By Chip Chandler — Digital Content Producer

With its latest album, The Mavericks "have got their feet beneath them again."

That's the view of guitarist Eddie Perez, who joined the band in 2003, shortly before a decade-long hiatus that might have been the end of the eclectic country-rock band.

"We all feel like kids in the garage again," Perez said in a candid interview Monday. "It's very dramatic when you break up and don't make music again. I can say that now and look back with a smile on my face, and I'm grateful because I get to make this music again."

The band released its second post-breakup album, Mono, in 2015 and is prepping for two more upcoming releases, Perez said. Their busy tour schedule will bring them to the Panhandle on Saturday as one of the headliners of the Canadian River Music Festival.

The festival, now in its seventh year, has an all-star line-up of country and rock acts. In addition to The Mavericks at 7:30 p.m., the two stagees will include Pampa-based rock band City Will Shake at noon, Americana band Shane Smith & The Saints at 1:30 p.m., folk-rock trio The Ballroom Thieves at 3 p.m., Americana singer Bonnie Bishop at 4:30 p.m., and Texas country favorites Charlie Robison at 6 p.m. and The Randy Rogers Band at 9:30 p.m.

Tickets are $25, plus fees, in advance at the festival's website and $35 at the gate (cash only).

Gates open at 11:30 a.m. at Jones Pavilion, 1101 N. Sixth St. Food and non-alcoholic drinks will be sold, and coolers are allowed without glass containers. 

Perez said Mono shows the band's "tremendous growth" since its founding in 1989 by singer Raul Malo, drummer Paul Deakin and since-departed members Robert Reynolds and Ben Peeler.

"I think so many thing have changed about what we do and how we do it, and that does reflect in the music," Perez said. "It's very brave and very alive and very pointedly intentioned to what we're doing musically. We are trying to say something, trying to express how we feel in this business."

Though the band is feeling creatively inspired these days, that wasn't the case back in 2003-04, around the time Perez originally signed on.

"The business can wear you down and it can really have you hating the thing that you once loved to do," Perez said. "Raul had felt that, musically, he couldn't give anything that has any real artistic value.

"The way the band has worked, we thrive off his creative link. 'El Maestro' is what I like to call him, and when El Maestro is not inspired, he's not inspired," Perez said. "Creatively, there was no focus because there was no real, in my opinion, inspiration to bear down and give what it takes to put some kind of cohesive art piece together."

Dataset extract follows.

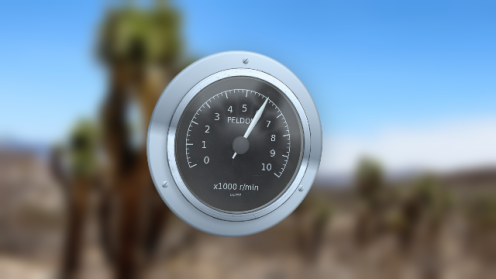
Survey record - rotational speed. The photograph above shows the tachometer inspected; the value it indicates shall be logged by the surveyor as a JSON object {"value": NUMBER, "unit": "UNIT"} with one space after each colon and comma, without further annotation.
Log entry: {"value": 6000, "unit": "rpm"}
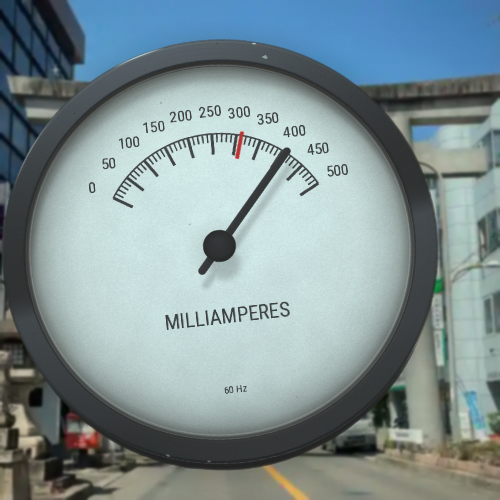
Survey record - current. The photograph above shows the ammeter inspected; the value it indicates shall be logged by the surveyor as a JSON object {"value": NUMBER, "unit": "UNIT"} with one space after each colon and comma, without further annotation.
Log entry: {"value": 410, "unit": "mA"}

It wasn't just creative exhaustion, though. The band has been open about Reynolds' opiate addiction leading to his being dismissed from the band in 2014.

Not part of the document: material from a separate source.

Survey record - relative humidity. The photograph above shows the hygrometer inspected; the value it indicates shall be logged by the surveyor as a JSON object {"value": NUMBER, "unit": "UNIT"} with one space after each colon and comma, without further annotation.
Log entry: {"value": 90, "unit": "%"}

"The bigger something gets, the more chance you have for it to be corrupted in some kind of way," Perez said. "The easier it becomes for you to lose yourself along the way. ... Too much of a good thing can be too much of a good thing.

"I think Robert is doing what he thinks he needs to do. ... I feel sadness for him that he can't be with us to enjoy this part of the ride," Perez said. "We all wish him well. We all view him as a brother. The door is always open."

Soon, the band will release a live double album compiled from shows on last year's "whirlwind of a tour," Perez said. 

"I believe it (will be) a very special record. I feel like we're bringing people into the building and going a step further and putting them on the front row of our live show," Perez said. 

Shortly after that, Perez said fans should expect a new studio album as well.

"It's very forward-moving," Perez said. "We're really on our game right now. I guess that's why I'm so proud."